Monday, August 29, 2011

Some Shape of Beauty

...yes, in spite of all,
Some shape of beauty moves away the pall/
From our dark spirits. Such the sun, the moon,
Trees old and young, sprouting a shady boon
For simple sheep; and such are daffodils
With the green world they live in...

Monday, August 22, 2011


Here's Vivian, on a dress form at the store. Doesn't match the outfit, but I wanted to show what it looks like on, instead of lying flat.

(The skirt is a crocheted skirt from Interweave Crochet. And the t-shirt: a limited edition tee for the Chicago Yarn Crawl. I love commemorative t-shirts, and my boss was kind enough to give each of the staff a tee. Yeah!)

And the back view:
I had some panicky moments while blocking the sweater. Debbie Bliss Cashmerino Aran grows a LOT when wet, and the sweater looked to have increased at least two or three sizes. After a day of worry, I threw it in the dryer on low gentle. (There was no way it could be worn, except by a giant, so I thought, why not?) As you can see, the sleeves are still long enough for a gorilla. Ah, well. I do like long sleeves on sweaters, so that I can tuck my hands up into the sweater in winter.

Next up, sewing in an Oriental Blue zipper from Joann's. There were no oranges that matched this shade of yarn, so I decided to go with Anthropologie-influenced complete color contrast.

Thursday, August 18, 2011

Boston Cream Pie Cupcakes

Boston Cream Pie cupcakes, from Martha Stewart's Cupcakes.
(You can download some of the recipes from the book at this link.),

In our family, one of the traditions is to choose your birthday cake. These were my husband's choice. In past years, I've made a traditional-sized Boston Cream Pie from the Betty Crocker cookbook. These are much better. The cake is just the right amount of vanilla and pound cake-ishness, and much to my surprise, we (meaning my daughter, whose beautiful hands are icing the cupcakes in the above photo) were able to slice them in half without the cake falling apart.

The center is a vanilla pastry cream, and instead of the chcocolate ganache glaze from the cookbook, I did the old standby of a butter cream icing.

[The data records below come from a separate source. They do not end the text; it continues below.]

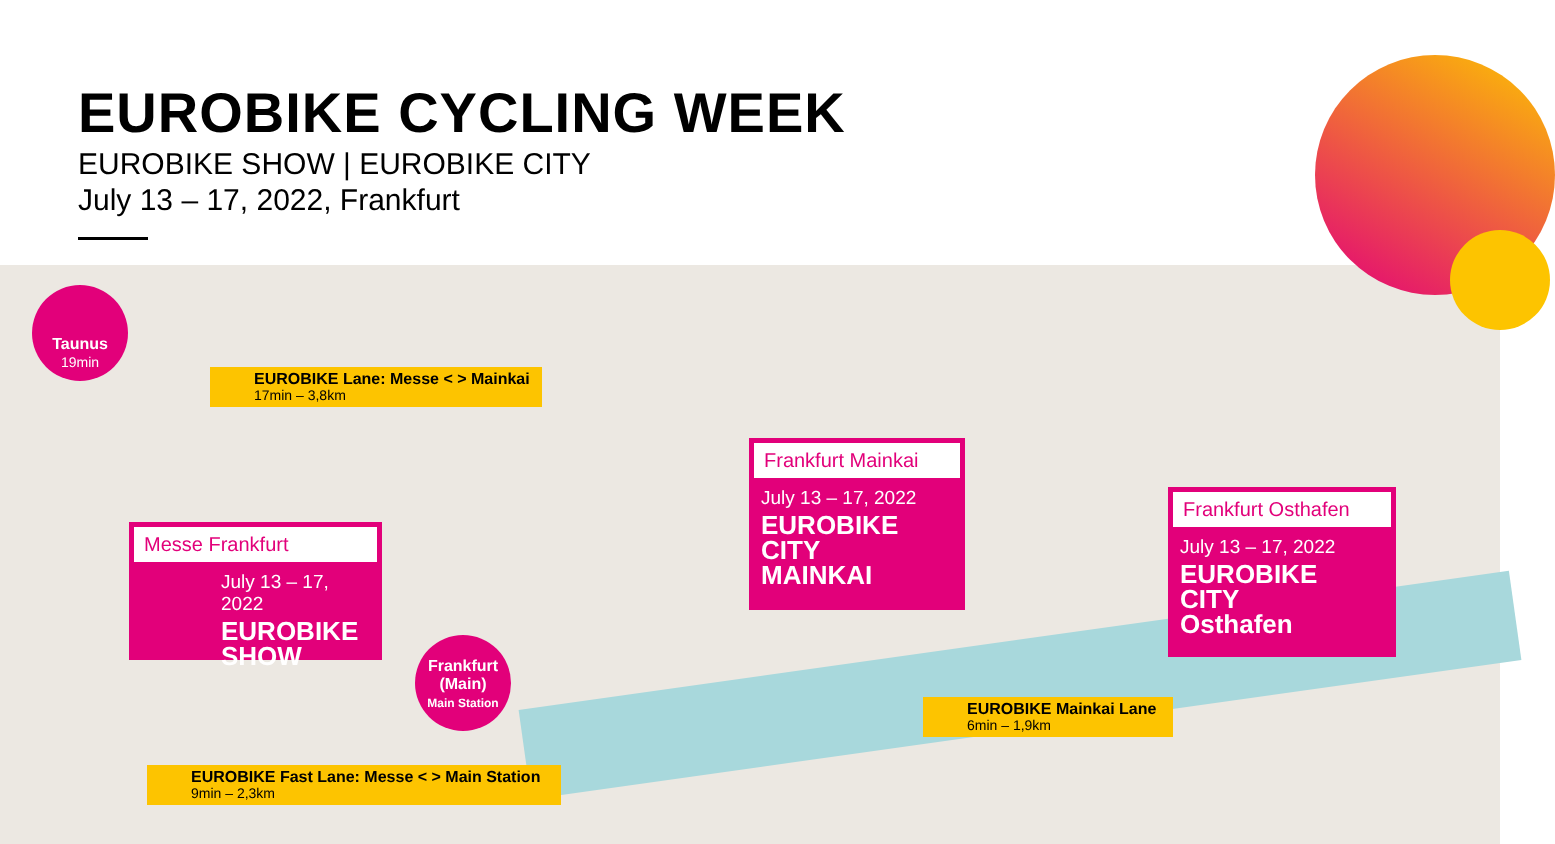EUROBIKE CYCLING WEEK
EUROBIKE SHOW | EUROBIKE CITY
July 13 – 17, 2022, Frankfurt
Taunus
19min
EUROBIKE Lane: Messe < > Mainkai
17min – 3,8km
Messe Frankfurt
July 13 – 17, 2022
EUROBIKE
SHOW
Frankfurt Mainkai
July 13 – 17, 2022
EUROBIKE
CITY
MAINKAI
Frankfurt Osthafen
July 13 – 17, 2022
EUROBIKE
CITY
Osthafen
Frankfurt
(Main)
Main Station
EUROBIKE Mainkai Lane
6min – 1,9km
EUROBIKE Fast Lane: Messe < > Main Station
9min – 2,3km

The recipe makes enough to fill one cupcake tin, plus enough left over to make an entire small cake. So now we have tiny Boston Cream Pies to finish, and then enough pastry cream and icing to make another cake. Phew. How to resist? 

Tuesday, August 16, 2011

If It Doesn't Move, I'm Kitchenering It

At this point with Vivian, I'm Kitchenering the heck out of every stitch in sight.

The reason is that I modified the original pattern, which calls for working the sleeves in the round and then attaching them as you work from the bottom toward the neckline of the sweater. On Version 1 and 2 of the sleeves, I was dissatisfied with (as many Raveler posters have noted), how fitted, well, just too tight the sleeves were. So, on Version 3 (or perhaps 4), I decided to work the sleeves down from the shoulder, after adding the held stitches into the body. Another dead end: working a sleeve in the round when attached to a bulky, heavy cabled sweater is not fun.

Version 4, or 5, and the ultimate choice: I worked the sleeves flat, used the stitch count from the size Large instead of my size Small, and worked the sleeves from cuff toward shoulder.

And because I was over the sleeve question, I put this all on the back burner while I tried to finish the body and hood of the sweater. This meant that I need to create a little faux top of the sleeve (about six rows) to add in when the pattern called for adding the sleeves to the body.

Time, then, to connect the sleeves. I decided to Kitchener stitch them to the little cap sleeve I'd created. Oh, and did I mention that I ran out of yarn (again)? Saved by another fellow poster on Ravelry, who sent me two skeins of the no-longer-available Debbie Bliss Cashmerino Aran, after I'd eked out every inch left of the tiny odds-and-ends at the bottom of the knitting bag.
The result is not bad. There's a slight seam line that's visible, and I'm not sure that it isn't going to hit my upper arm instead of shoulder.

Live and learn, right? I'm now pushing along to complete the second sleeve seam, work in multitudinous ends, and sew in (yikes) a zipper. This is one orange sweater, two years in the working, with end, hopefully, in sight. I am stupified by knitters who've posted on this sweater and have completed it in a few weeks. Do they do nothing but knit? Please, share your secrets with me! And does this mean that taking on Sylvi next might be a bad choice?